23 Temmuz 2025 00:01:46
Bahçeli’nin; “Cumhurbaşkanı”nın iki yardımcısından birisi Kürt, diğeri alevi olmalı” önermesini, “Bahçeli’ye özgü bir fantezi” şekilde algılayanlar da oldu, önermeyi ciddiye alıp irdeleyenler de oldu, çok ciddiye alıp Bahçeli’nin Lübnan tipi bir rejim istediğini söyleyenler de…

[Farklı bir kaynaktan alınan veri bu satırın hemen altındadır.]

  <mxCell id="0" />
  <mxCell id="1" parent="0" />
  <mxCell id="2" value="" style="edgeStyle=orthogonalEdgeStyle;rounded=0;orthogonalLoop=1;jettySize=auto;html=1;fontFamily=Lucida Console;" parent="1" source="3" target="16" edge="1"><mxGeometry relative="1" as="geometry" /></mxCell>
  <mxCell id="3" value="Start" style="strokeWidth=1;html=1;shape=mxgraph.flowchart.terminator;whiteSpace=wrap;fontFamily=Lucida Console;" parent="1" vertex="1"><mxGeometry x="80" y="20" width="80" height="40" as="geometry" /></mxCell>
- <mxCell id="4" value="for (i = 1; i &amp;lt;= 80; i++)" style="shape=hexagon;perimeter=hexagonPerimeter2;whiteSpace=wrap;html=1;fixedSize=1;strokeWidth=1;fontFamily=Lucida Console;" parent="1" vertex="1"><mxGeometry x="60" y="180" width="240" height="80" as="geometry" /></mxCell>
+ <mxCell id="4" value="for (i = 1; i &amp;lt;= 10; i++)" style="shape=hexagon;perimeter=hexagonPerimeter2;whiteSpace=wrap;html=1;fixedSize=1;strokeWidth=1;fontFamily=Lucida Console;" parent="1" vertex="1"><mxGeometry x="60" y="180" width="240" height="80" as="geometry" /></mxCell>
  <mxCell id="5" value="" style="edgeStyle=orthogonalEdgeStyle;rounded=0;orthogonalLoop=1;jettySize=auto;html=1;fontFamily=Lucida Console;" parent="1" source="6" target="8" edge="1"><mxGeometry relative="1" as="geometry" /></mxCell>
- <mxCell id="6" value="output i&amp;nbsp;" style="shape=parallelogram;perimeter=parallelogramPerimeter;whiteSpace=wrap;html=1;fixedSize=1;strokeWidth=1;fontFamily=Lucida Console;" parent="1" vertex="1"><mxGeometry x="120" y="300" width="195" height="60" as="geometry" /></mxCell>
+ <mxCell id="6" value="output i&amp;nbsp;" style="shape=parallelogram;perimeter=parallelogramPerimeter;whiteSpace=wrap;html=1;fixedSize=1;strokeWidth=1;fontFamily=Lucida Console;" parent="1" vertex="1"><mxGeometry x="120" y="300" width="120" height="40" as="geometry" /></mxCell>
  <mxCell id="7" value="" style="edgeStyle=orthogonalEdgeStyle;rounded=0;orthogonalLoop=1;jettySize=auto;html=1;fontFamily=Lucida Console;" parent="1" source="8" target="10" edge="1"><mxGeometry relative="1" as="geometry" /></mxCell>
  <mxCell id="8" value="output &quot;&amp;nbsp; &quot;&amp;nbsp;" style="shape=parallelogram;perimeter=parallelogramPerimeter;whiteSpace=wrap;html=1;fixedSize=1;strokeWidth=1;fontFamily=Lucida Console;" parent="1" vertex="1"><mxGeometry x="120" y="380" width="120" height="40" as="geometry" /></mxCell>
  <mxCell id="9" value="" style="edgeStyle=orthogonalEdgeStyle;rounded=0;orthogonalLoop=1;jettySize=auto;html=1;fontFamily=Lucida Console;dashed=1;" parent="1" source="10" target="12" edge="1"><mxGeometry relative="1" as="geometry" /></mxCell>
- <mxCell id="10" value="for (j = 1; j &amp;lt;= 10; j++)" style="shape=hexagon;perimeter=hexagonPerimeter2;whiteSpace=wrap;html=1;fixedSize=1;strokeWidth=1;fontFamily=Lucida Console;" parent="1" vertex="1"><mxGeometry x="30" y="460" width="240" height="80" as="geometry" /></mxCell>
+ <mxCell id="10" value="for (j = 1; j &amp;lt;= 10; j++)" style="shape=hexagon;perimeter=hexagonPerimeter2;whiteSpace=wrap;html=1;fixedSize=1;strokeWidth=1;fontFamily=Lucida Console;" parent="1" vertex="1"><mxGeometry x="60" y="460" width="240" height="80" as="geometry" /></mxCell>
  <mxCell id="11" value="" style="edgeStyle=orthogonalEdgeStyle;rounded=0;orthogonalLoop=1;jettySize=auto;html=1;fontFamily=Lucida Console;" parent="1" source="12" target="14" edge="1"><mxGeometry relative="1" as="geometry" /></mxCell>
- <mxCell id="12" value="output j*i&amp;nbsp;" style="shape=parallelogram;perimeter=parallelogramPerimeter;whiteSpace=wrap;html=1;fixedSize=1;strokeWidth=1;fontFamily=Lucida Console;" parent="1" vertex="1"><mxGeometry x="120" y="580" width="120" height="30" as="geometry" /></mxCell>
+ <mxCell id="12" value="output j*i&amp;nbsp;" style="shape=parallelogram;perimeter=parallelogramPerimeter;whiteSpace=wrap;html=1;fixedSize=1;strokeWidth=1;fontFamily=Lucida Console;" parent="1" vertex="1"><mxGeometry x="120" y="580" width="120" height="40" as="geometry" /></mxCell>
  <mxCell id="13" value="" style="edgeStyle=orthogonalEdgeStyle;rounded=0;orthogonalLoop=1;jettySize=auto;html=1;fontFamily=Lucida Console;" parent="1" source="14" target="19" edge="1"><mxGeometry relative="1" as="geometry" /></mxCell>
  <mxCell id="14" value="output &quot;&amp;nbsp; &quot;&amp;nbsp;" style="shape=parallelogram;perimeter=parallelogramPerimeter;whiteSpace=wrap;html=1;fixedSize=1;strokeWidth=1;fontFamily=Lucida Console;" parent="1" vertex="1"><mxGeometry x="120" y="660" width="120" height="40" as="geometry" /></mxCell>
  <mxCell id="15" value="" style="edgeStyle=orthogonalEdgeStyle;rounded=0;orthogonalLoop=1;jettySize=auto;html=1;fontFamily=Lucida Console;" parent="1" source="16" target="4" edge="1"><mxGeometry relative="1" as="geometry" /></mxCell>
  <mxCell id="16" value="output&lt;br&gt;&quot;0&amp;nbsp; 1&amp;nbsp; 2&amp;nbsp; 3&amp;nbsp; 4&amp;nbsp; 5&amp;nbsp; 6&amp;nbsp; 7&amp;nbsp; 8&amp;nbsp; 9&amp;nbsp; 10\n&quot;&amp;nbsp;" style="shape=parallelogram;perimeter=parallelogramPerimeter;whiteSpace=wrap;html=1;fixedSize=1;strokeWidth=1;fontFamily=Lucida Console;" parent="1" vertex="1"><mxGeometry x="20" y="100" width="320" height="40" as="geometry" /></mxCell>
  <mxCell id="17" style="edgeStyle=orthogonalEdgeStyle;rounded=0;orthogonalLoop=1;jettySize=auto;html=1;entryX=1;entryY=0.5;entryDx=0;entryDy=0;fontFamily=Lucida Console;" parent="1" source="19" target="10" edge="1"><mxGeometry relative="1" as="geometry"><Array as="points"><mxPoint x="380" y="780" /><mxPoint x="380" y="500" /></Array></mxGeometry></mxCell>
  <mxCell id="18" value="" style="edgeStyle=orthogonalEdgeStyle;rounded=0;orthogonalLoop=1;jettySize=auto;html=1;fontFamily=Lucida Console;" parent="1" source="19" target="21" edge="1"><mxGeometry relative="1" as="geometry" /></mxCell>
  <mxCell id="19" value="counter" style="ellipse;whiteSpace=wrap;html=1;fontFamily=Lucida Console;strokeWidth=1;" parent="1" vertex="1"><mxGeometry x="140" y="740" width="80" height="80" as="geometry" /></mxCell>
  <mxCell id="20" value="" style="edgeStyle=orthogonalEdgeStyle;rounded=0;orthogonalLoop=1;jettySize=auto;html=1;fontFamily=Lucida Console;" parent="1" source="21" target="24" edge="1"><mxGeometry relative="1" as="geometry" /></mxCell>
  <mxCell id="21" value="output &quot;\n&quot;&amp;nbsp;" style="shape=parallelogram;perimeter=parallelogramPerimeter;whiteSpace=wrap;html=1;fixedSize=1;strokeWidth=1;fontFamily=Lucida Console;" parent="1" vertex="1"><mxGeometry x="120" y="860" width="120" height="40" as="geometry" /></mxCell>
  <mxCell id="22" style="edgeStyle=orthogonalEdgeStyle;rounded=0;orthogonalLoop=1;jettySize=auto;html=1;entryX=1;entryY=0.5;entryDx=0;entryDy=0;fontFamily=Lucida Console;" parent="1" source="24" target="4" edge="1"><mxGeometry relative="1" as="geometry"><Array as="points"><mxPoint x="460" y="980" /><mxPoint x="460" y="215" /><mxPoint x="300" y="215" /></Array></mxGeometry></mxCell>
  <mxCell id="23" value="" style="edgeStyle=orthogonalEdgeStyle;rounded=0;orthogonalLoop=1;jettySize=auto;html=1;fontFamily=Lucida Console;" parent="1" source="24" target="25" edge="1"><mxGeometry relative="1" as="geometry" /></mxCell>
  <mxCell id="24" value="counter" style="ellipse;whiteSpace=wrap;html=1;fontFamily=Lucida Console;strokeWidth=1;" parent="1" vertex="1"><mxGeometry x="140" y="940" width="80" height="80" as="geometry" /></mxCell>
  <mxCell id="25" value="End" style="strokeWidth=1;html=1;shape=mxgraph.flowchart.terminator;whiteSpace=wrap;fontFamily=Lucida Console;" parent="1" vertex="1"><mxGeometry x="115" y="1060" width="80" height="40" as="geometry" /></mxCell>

Bu sonuncusu kuşkusuz paranoyal bir yaklaşımdı, ama Lübnan’daki tuhaf rejimi işaret etmesi bakımından yararlı oldu. Bilindiği gibi parmak kadar Lübnan’da cumhurbaşkanlığı ile başbakanlığın Hristiyan ve Müslümanlar tarafından paylaşıldığı bir anayasal rejim var. Ülkenin yarısını Hizbullah kontrol ediyor.
Neyse.
DEM Eşbaşkanı Bakırhan, Bahçeli’nin önermesinin çıtasını yükselterek karşı bir önermede bulundu. Özetle dedi ki; bir Kürt niçin cumhurbaşkanı olmasın ?

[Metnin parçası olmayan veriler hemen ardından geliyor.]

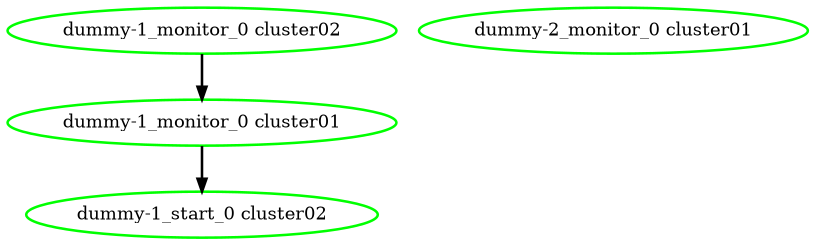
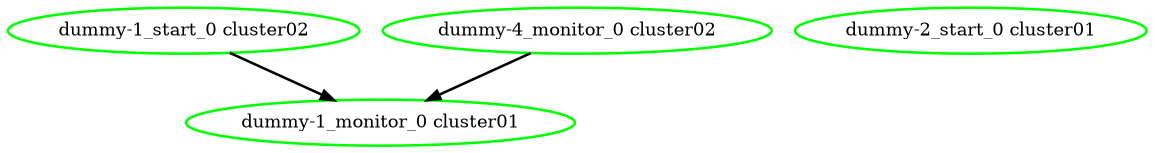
  digraph {
    node [color=green fontcolor=black style=bold]
    edge [style=bold]
    "dummy-1_monitor_0 cluster01"
    "dummy-1_start_0 cluster02"
-   "dummy-1_monitor_0 cluster02"
-   "dummy-2_monitor_0 cluster01"
-   "dummy-1_monitor_0 cluster01" -> "dummy-1_start_0 cluster02"
+   "dummy-1_monitor_0 cluster02" [label="dummy-4_monitor_0 cluster02"]
+   "dummy-2_monitor_0 cluster01" [label="dummy-2_start_0 cluster01"]
+   "dummy-1_start_0 cluster02" -> "dummy-1_monitor_0 cluster01"
    "dummy-1_monitor_0 cluster02" -> "dummy-1_monitor_0 cluster01"
  }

Sömürge valisi edasıyla Türkiye dahil Ortadoğu ülkeleri üzerine tuhaf değerlendirmeler yapan, manipülatif önermelerde bulunan ABD Ankara Büyükelçisi ve ABD’nin Suriye özel temsilcisi Barrack ise şöyle bir şey söyledi: “Bu coğrafyadaki ulus-devletler İsrail için tehdittir !..”

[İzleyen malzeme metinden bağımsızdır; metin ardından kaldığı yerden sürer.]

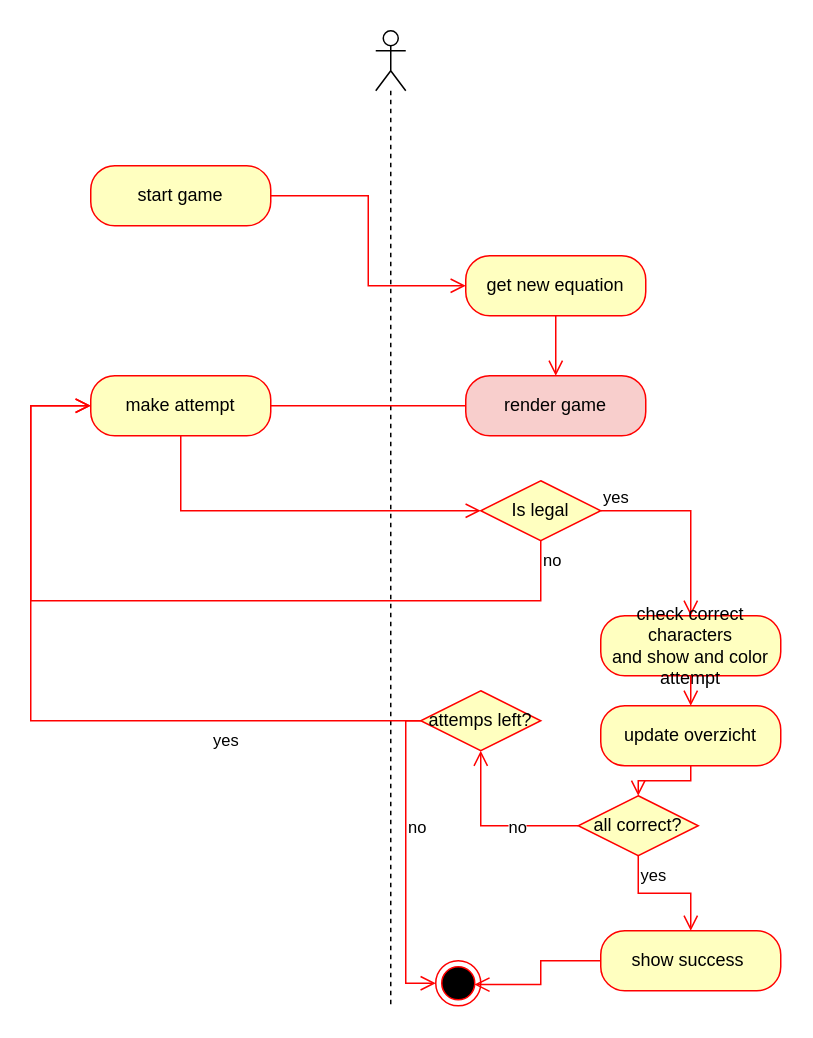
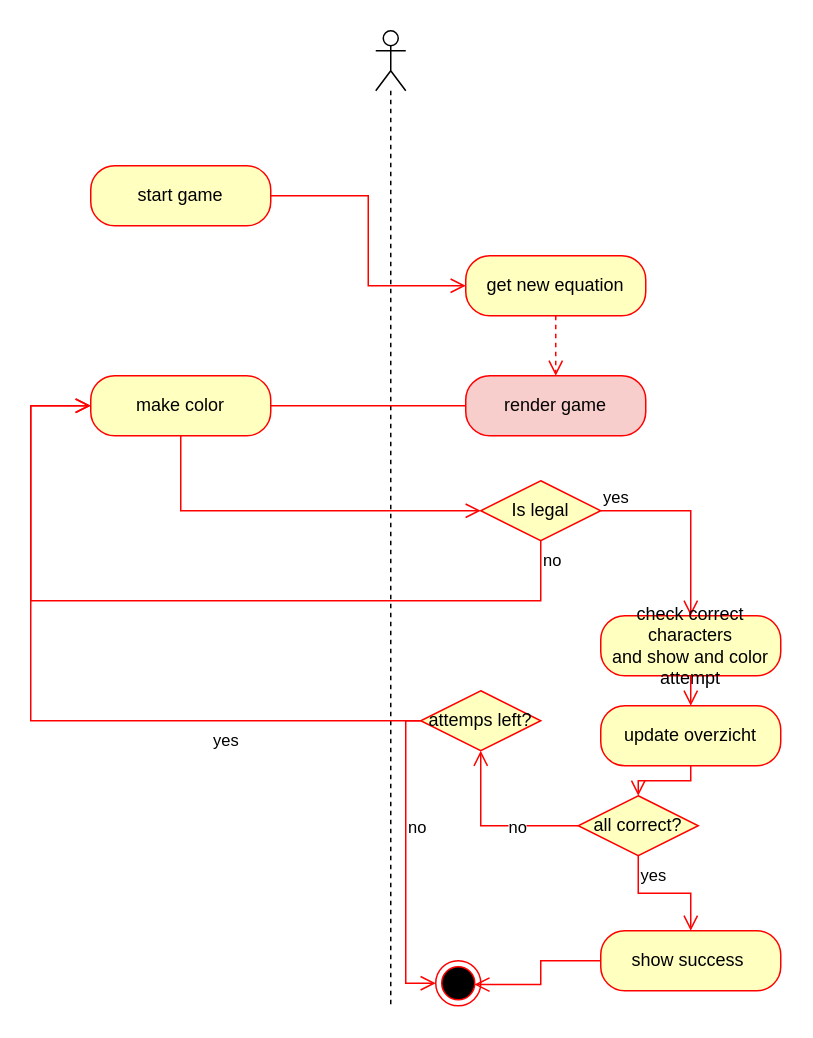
  <mxCell id="0" />
  <mxCell id="1" parent="0" />
  <mxCell id="2" value="" style="shape=umlLifeline;participant=umlActor;perimeter=lifelinePerimeter;whiteSpace=wrap;html=1;container=1;collapsible=0;recursiveResize=0;verticalAlign=top;spacingTop=36;outlineConnect=0;" vertex="1" parent="1"><mxGeometry x="250" y="20" width="20" height="650" as="geometry" /></mxCell>
  <mxCell id="3" value="start game" style="rounded=1;whiteSpace=wrap;html=1;arcSize=40;fontColor=#000000;fillColor=#ffffc0;strokeColor=#ff0000;" vertex="1" parent="1"><mxGeometry x="60" y="110" width="120" height="40" as="geometry" /></mxCell>
  <mxCell id="4" value="" style="edgeStyle=orthogonalEdgeStyle;html=1;verticalAlign=bottom;endArrow=open;endSize=8;strokeColor=#ff0000;rounded=0;entryX=0;entryY=0.5;entryDx=0;entryDy=0;" edge="1" source="3" parent="1" target="5"><mxGeometry relative="1" as="geometry"><mxPoint x="120" y="205" as="targetPoint" /></mxGeometry></mxCell>
  <mxCell id="5" value="get new equation" style="rounded=1;whiteSpace=wrap;html=1;arcSize=40;fontColor=#000000;fillColor=#ffffc0;strokeColor=#ff0000;" vertex="1" parent="1"><mxGeometry x="310" y="170" width="120" height="40" as="geometry" /></mxCell>
- <mxCell id="6" value="" style="edgeStyle=orthogonalEdgeStyle;html=1;verticalAlign=bottom;endArrow=open;endSize=8;strokeColor=#ff0000;rounded=0;" edge="1" source="5" parent="1" target="7"><mxGeometry relative="1" as="geometry"><mxPoint x="370" y="240" as="targetPoint" /></mxGeometry></mxCell>
+ <mxCell id="6" value="" style="edgeStyle=orthogonalEdgeStyle;html=1;verticalAlign=bottom;endArrow=open;endSize=8;strokeColor=#ff0000;rounded=0;dashed=1;" edge="1" source="5" parent="1" target="7"><mxGeometry relative="1" as="geometry"><mxPoint x="370" y="240" as="targetPoint" /></mxGeometry></mxCell>
  <mxCell id="7" value="render game" style="rounded=1;whiteSpace=wrap;html=1;arcSize=40;fontColor=#000000;fillColor=#f8cecc;strokeColor=#ff0000;" vertex="1" parent="1"><mxGeometry x="310" y="250" width="120" height="40" as="geometry" /></mxCell>
  <mxCell id="8" value="" style="edgeStyle=orthogonalEdgeStyle;html=1;verticalAlign=bottom;endArrow=none;endSize=8;strokeColor=#ff0000;rounded=0;entryX=1;entryY=0.5;entryDx=0;entryDy=0;" edge="1" source="7" parent="1" target="9"><mxGeometry relative="1" as="geometry"><mxPoint x="370" y="350" as="targetPoint" /></mxGeometry></mxCell>
- <mxCell id="9" value="make attempt" style="rounded=1;whiteSpace=wrap;html=1;arcSize=40;fontColor=#000000;fillColor=#ffffc0;strokeColor=#ff0000;" vertex="1" parent="1"><mxGeometry x="60" y="250" width="120" height="40" as="geometry" /></mxCell>
+ <mxCell id="9" value="make color" style="rounded=1;whiteSpace=wrap;html=1;arcSize=40;fontColor=#000000;fillColor=#ffffc0;strokeColor=#ff0000;" vertex="1" parent="1"><mxGeometry x="60" y="250" width="120" height="40" as="geometry" /></mxCell>
  <mxCell id="10" value="" style="edgeStyle=orthogonalEdgeStyle;html=1;verticalAlign=bottom;endArrow=open;endSize=8;strokeColor=#ff0000;rounded=0;exitX=0.5;exitY=1;exitDx=0;exitDy=0;" edge="1" source="9" parent="1" target="11"><mxGeometry relative="1" as="geometry"><mxPoint x="310" y="340" as="targetPoint" /><Array as="points"><mxPoint x="120" y="340" /></Array></mxGeometry></mxCell>
  <mxCell id="11" value="Is legal" style="rhombus;whiteSpace=wrap;html=1;fillColor=#ffffc0;strokeColor=#ff0000;" vertex="1" parent="1"><mxGeometry x="320" y="320" width="80" height="40" as="geometry" /></mxCell>
  <mxCell id="12" value="yes" style="edgeStyle=orthogonalEdgeStyle;html=1;align=left;verticalAlign=bottom;endArrow=open;endSize=8;strokeColor=#ff0000;rounded=0;" edge="1" source="11" parent="1" target="14"><mxGeometry x="-1" relative="1" as="geometry"><mxPoint x="460" y="420" as="targetPoint" /><Array as="points"><mxPoint x="460" y="340" /></Array></mxGeometry></mxCell>
  <mxCell id="13" value="no" style="edgeStyle=orthogonalEdgeStyle;html=1;align=left;verticalAlign=top;endArrow=open;endSize=8;strokeColor=#ff0000;rounded=0;entryX=0;entryY=0.5;entryDx=0;entryDy=0;" edge="1" source="11" parent="1" target="9"><mxGeometry x="-1" relative="1" as="geometry"><mxPoint x="320" y="500" as="targetPoint" /><Array as="points"><mxPoint x="360" y="400" /><mxPoint x="20" y="400" /><mxPoint x="20" y="270" /></Array></mxGeometry></mxCell>
  <mxCell id="14" value="check correct characters&lt;br&gt;and show and color attempt" style="rounded=1;whiteSpace=wrap;html=1;arcSize=40;fontColor=#000000;fillColor=#ffffc0;strokeColor=#ff0000;" vertex="1" parent="1"><mxGeometry x="400" y="410" width="120" height="40" as="geometry" /></mxCell>
  <mxCell id="15" value="" style="edgeStyle=orthogonalEdgeStyle;html=1;verticalAlign=bottom;endArrow=open;endSize=8;strokeColor=#ff0000;rounded=0;" edge="1" source="14" parent="1" target="22"><mxGeometry relative="1" as="geometry"><mxPoint x="460" y="530" as="targetPoint" /></mxGeometry></mxCell>
  <mxCell id="16" value="all correct?" style="rhombus;whiteSpace=wrap;html=1;fillColor=#ffffc0;strokeColor=#ff0000;" vertex="1" parent="1"><mxGeometry x="385" y="530" width="80" height="40" as="geometry" /></mxCell>
  <mxCell id="17" value="no" style="edgeStyle=orthogonalEdgeStyle;html=1;align=left;verticalAlign=bottom;endArrow=open;endSize=8;strokeColor=#ff0000;rounded=0;exitX=0;exitY=0.5;exitDx=0;exitDy=0;entryX=0.5;entryY=1;entryDx=0;entryDy=0;" edge="1" source="16" parent="1" target="24"><mxGeometry x="-0.167" y="10" relative="1" as="geometry"><mxPoint x="330" y="520" as="targetPoint" /><mxPoint as="offset" /></mxGeometry></mxCell>
  <mxCell id="18" value="yes" style="edgeStyle=orthogonalEdgeStyle;html=1;align=left;verticalAlign=top;endArrow=open;endSize=8;strokeColor=#ff0000;rounded=0;" edge="1" source="16" parent="1" target="20"><mxGeometry x="-1" relative="1" as="geometry"><mxPoint x="460" y="610" as="targetPoint" /></mxGeometry></mxCell>
  <mxCell id="19" value="" style="ellipse;html=1;shape=endState;fillColor=#000000;strokeColor=#ff0000;" vertex="1" parent="1"><mxGeometry x="290" y="640" width="30" height="30" as="geometry" /></mxCell>
  <mxCell id="20" value="show success&amp;nbsp;" style="rounded=1;whiteSpace=wrap;html=1;arcSize=40;fontColor=#000000;fillColor=#ffffc0;strokeColor=#ff0000;" vertex="1" parent="1"><mxGeometry x="400" y="620" width="120" height="40" as="geometry" /></mxCell>
  <mxCell id="21" value="" style="edgeStyle=orthogonalEdgeStyle;html=1;verticalAlign=bottom;endArrow=open;endSize=8;strokeColor=#ff0000;rounded=0;entryX=0.859;entryY=0.53;entryDx=0;entryDy=0;entryPerimeter=0;" edge="1" source="20" parent="1" target="19"><mxGeometry relative="1" as="geometry"><mxPoint x="460" y="720" as="targetPoint" /></mxGeometry></mxCell>
  <mxCell id="22" value="update overzicht" style="rounded=1;whiteSpace=wrap;html=1;arcSize=40;fontColor=#000000;fillColor=#ffffc0;strokeColor=#ff0000;" vertex="1" parent="1"><mxGeometry x="400" y="470" width="120" height="40" as="geometry" /></mxCell>
  <mxCell id="23" value="" style="edgeStyle=orthogonalEdgeStyle;html=1;verticalAlign=bottom;endArrow=open;endSize=8;strokeColor=#ff0000;rounded=0;" edge="1" source="22" parent="1" target="16"><mxGeometry relative="1" as="geometry"><mxPoint x="620" y="570" as="targetPoint" /></mxGeometry></mxCell>
  <mxCell id="24" value="attemps left?" style="rhombus;whiteSpace=wrap;html=1;fillColor=#ffffc0;strokeColor=#ff0000;" vertex="1" parent="1"><mxGeometry x="280" y="460" width="80" height="40" as="geometry" /></mxCell>
  <mxCell id="25" value="no" style="edgeStyle=orthogonalEdgeStyle;html=1;align=left;verticalAlign=bottom;endArrow=open;endSize=8;strokeColor=#ff0000;rounded=0;entryX=0;entryY=0.5;entryDx=0;entryDy=0;" edge="1" source="24" parent="1" target="19"><mxGeometry x="-0.122" relative="1" as="geometry"><mxPoint x="460" y="480" as="targetPoint" /><Array as="points"><mxPoint x="270" y="480" /><mxPoint x="270" y="655" /></Array><mxPoint as="offset" /></mxGeometry></mxCell>
  <mxCell id="26" value="yes" style="edgeStyle=orthogonalEdgeStyle;html=1;align=left;verticalAlign=top;endArrow=open;endSize=8;strokeColor=#ff0000;rounded=0;" edge="1" source="24" parent="1"><mxGeometry x="-0.451" relative="1" as="geometry"><mxPoint x="60" y="270" as="targetPoint" /><Array as="points"><mxPoint x="20" y="480" /><mxPoint x="20" y="270" /></Array><mxPoint as="offset" /></mxGeometry></mxCell>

Şimdi bu önerme ve manipülasyonları tek tek ele almak istiyorum:
Bahçeli’nin cumhurbaşkanının iki yardımcısından birisi alevi, öteki Kürt olmalı önermesi ile Bakırhan’ın, “Bir Kürt neden cumhurbaşkanı olması” çıkışı kimse kusura bakmasın ama hiçbir somut temele yaslanmayan, karşılığı olmayan, zihin jimnastiği bile sayılamayacak boş konuşmalar ! Anayasamızda Kürtler, Lazlar, Çerkezler, Arnavutlar vb. cumhurbaşkanı veya cumhurbaşkanı yardımcısı olamazlar diye bir madde mi var ? En tepedeki dahil tüm yönetsel görevler ile devletin her organında etnik ve dinsel-mezhepsel bir yasal ayrımcılık mı var da böyle tuhaf önermelerde bulunuyorlar ?
Türkiye cumhuriyetine vatandaşlık bağı ile bağlı olan herkes; ırk, din, mezhep ayrımı olmaksızın devletin her organında sorumlu görevler üstlenebilir. Örneğin cumhurbaşkanı seçilmek için en az 40 yaşında olmak, yükseköğrenim diplomasını sahip olmak, Türk vatandaşı olmak ve milletvekili seçilme koşullarına sahip olmak yeterlidir.
Öyleyse bu tuhaflıklar niye ?
Ben Bahçeli’nin önermesinden çok niçin böyle bir önermede bulundu sorusuna takıldım daha çok.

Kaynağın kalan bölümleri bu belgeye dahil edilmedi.